Guardrails That Stop It
- Propose vs. Mutate: AI proposes remediation; humans must approve and execute it.
- Mandatory Redaction: No LLM call can occur without first redacting secrets and tokens.
- Context Budgets: Enforced limits on context size (e.g., 16KB for alerts) to prevent cost overrun and noise.
- Rate and Cost Limits: Default caps on LLM calls per hour to ensure economic safety.
- Read-Only RBAC: The Guardian uses a read-oriented ClusterRole; it cannot mutate workloads.
Detection and Analysis Pipeline
The SRE Guardian works in four distinct stages:
- Detect: From real-time events, Flux stalled conditions, and periodic scanners (Pods, PVCs, Certs, etc.).

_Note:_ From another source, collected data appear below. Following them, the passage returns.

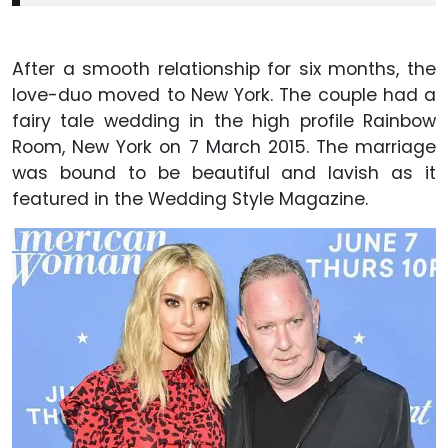
After a smooth relationship for six months, the
love-duo moved to New York. The couple had a
fairy tale wedding in the high profile Rainbow
Room, New York on 7 March 2015. The marriage
was bound to be beautiful and lavish as it
featured in the Wedding Style Magazine.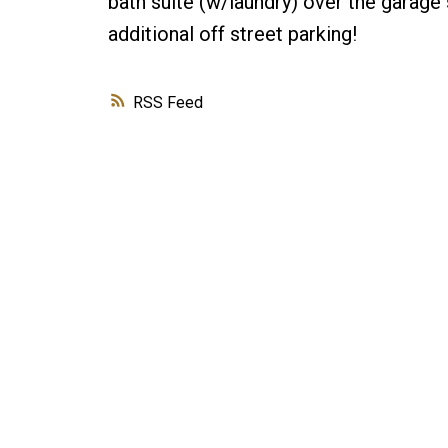
bath suite (w/laundry) over the garage 
additional off street parking!
RSS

- Analyze: Collects pod state, logs, and metrics, then sanitizes and budgets the context.
- Decide: Creates/updates an incident record in SQLite, applies deduplication, and attaches Hypotheses.
- Notify: Sends structured Slack alerts and exposes results via API and CLI.
Escalation Model
To prevent alert storms, we use a tiered escalation model:
- Fresh: First occurrence, base cooldown of 30 minutes.
- Recurring: Second occurrence within 6 hours; sends an escalation notice.
- Persistent: Third+ occurrence; emits a hardening alert with exponential backoff.
Safe Workflow (Step-by-Step)
- Ingest Signal: The Guardian detects a failure and creates a normalized incident record.
- Sanitize Context: Sensitive data is redacted before analysis.
- Generate Hypotheses: AI provides ranked likely causes and confidence scores.
- Human Approval: An operator reviews the hypotheses and suggested actions.
- Execute Action: The human performs the fix and records the decision.
- Verify & Resolve: Confirm the fix works and resolve the incident.
This builds on: Controlled chaos (Chapter 12) — guardian routes incidents discovered by drills. This enables: 24/7 Production SRE (Chapter 14) — guardian operates within the on-call model.